Other major changes and features

• Cluster's available destination list is now updated by IClusterDestinationsUpdater service based on destinations health status. Two update policies HealthyAndUnknown and HealthyOrPanic are added which can be configure on a cluster like this:

"cluster1": {
  "AvailableDestinationsPolicy": "HealthyOrPanic",
  "HealthCheck": {
    "Passive": {
      "Enabled": "true"
    }
    //...
}

• New transforms added: RequestHeaderRemove, ResponseHeaderRemove, ResponseTrailerRemove. Details
• Connection specific headers are removed from request and responses #1008, #1050
• User-Agent is for active health check requests #1013
• README.md added for the samples folder
• Documentation for proxying gRPC traffic is added

1.0.0-preview11

This release supports .NET Core 3.1 and .NET 5.0. See Getting Started.

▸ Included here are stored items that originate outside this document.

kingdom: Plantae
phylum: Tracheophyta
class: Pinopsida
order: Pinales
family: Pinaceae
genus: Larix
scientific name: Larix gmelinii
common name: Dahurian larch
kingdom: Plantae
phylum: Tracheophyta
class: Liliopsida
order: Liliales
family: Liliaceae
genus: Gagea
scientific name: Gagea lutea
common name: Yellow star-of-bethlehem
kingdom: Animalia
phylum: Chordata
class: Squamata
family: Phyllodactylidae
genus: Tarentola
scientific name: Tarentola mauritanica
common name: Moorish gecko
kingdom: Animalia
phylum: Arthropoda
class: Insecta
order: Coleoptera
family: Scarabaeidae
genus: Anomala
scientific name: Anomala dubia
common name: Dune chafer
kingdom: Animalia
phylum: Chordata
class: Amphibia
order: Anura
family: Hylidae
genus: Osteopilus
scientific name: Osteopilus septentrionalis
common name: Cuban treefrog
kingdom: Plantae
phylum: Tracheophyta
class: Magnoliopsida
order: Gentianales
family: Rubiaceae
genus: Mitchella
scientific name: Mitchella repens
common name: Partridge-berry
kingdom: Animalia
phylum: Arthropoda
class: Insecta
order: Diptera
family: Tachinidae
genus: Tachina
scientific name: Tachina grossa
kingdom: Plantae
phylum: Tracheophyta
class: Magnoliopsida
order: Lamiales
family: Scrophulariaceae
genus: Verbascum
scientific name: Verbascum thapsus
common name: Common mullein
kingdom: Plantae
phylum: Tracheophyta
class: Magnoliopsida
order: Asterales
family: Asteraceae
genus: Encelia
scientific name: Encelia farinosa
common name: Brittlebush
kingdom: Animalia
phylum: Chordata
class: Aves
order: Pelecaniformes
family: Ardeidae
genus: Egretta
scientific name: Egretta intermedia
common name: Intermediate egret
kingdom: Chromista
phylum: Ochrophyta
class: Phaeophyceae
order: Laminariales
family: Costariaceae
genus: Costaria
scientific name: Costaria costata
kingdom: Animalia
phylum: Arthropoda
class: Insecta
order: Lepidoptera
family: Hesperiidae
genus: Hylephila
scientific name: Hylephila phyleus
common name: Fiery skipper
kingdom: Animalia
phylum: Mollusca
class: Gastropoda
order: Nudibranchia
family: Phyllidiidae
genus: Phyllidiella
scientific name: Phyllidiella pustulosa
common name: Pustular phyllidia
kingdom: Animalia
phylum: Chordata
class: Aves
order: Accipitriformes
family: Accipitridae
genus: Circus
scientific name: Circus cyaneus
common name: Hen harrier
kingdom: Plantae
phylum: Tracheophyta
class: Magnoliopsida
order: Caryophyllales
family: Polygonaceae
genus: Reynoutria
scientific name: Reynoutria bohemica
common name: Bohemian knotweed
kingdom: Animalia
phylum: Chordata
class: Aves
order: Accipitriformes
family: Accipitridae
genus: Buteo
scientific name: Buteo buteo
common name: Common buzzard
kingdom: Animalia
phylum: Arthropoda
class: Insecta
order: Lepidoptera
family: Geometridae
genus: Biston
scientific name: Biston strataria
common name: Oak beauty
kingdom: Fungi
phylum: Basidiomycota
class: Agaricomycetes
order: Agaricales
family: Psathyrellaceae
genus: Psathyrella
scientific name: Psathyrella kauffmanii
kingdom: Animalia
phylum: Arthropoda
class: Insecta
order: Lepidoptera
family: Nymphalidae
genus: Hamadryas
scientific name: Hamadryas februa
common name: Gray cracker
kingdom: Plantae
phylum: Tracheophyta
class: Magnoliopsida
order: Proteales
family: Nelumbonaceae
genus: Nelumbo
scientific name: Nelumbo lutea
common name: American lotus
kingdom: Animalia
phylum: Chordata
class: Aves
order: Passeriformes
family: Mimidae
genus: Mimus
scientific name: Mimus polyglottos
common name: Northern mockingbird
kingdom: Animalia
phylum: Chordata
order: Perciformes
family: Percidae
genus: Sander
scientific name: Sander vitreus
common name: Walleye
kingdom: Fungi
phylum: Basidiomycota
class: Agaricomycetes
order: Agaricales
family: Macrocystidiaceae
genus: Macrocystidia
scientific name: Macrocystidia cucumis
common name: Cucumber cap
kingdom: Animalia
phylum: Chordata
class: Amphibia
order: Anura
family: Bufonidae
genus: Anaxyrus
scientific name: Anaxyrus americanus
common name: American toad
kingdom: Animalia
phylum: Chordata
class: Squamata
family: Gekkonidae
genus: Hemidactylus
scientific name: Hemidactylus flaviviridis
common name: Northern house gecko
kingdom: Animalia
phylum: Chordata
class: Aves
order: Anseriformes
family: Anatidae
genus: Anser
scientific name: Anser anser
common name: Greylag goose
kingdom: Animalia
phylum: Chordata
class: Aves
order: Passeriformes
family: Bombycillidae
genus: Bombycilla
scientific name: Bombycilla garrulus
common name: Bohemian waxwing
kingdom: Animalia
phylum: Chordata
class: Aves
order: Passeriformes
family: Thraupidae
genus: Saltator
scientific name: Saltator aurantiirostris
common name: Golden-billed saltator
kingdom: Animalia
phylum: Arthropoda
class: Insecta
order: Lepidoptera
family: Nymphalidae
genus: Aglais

The Yarp.ReverseProxy packages are available on NuGet.org.

Major changes and features:

• [Breaking change] This release contains a number of API breaking changes that aim to make YARP easier and more consistent to use:
  • ProxyMatch => RouteMatch
  • AddProxyConfigFilter => AddConfigFilter
  • UseProxyLoadBalancing => UseLoadBalancing
  • UseAffinitizedDestinationLookup => UseSessionAffinity
  • Removed RouteManager, ClusterManager, DestinationManager
  • Changed the routes config model from an array to a Dictionary - #900
    Sample change might look like:

  "Routes": [
    {
      "RouteId": "route1",
      "ClusterId": "cluster1"
    }
  ]

  "Routes": {
    "route1": {
      "ClusterId": "cluster1"
    }
  }

• [Breaking change] X-Fowarded-PathBase header has been replaced with X-Forwarded-Prefix
• Added the ability to interrupt and replace proxy responses (like adding retries) - #866
• Exposed ProxyHttpClientFactory, simplifying the customization of HttpClient instances - #869
• Added WebProxy support for outgoing requests - #879
• [Breaking change] For the Telemetry.Consumption library, removed Add*TelemetryListener methods in favour of a single AddTelemetryListeners, forcing consumer lifetime to singleton - #928
• Many small fixes

For a complete list of changes see the PR history.

1.0.0-preview10

This release supports .NET Core 3.1 and .NET 5.0. See Getting Started.

The Yarp.ReverseProxy packages are available on NuGet.org.

Major changes and features:

• [Breaking change] Rebranded from Microsoft.ReverseProxy to Yarp.ReverseProxy. This includes the package name and namespaces.
• Added support for specifying non-ASCII request header encodings (#760). See docs.
• Exposed extension methods on HttpContext for accessing IReverseProxyFeature/ClusterInfo/RouteConfig (#814).
• Changed EnableMultipleHttp2Connections default to true.
• Exposed TlsFrameHelper (#820).
• Added support for ProxyHttpClientOptions in ServiceFabric.
• Many small fixes and performance improvements.

For a complete list of changes see the PR history.

1.0.0-preview9

This release supports .NET Core 3.1 and .NET 5.0. See Getting Started.

The Microsoft.ReverseProxy packages are available on NuGet.org.

Major changes and features:

• We started publishing a preview of the Microsoft.ReverseProxy.Telemetry.Consumption package.
• [Breaking change] Converted to a read-only object model (#662).
• [Breaking change] Transform extensibility (#703) See docs.
• Many small fixes and performance improvements.

For a complete list of changes see the PR history.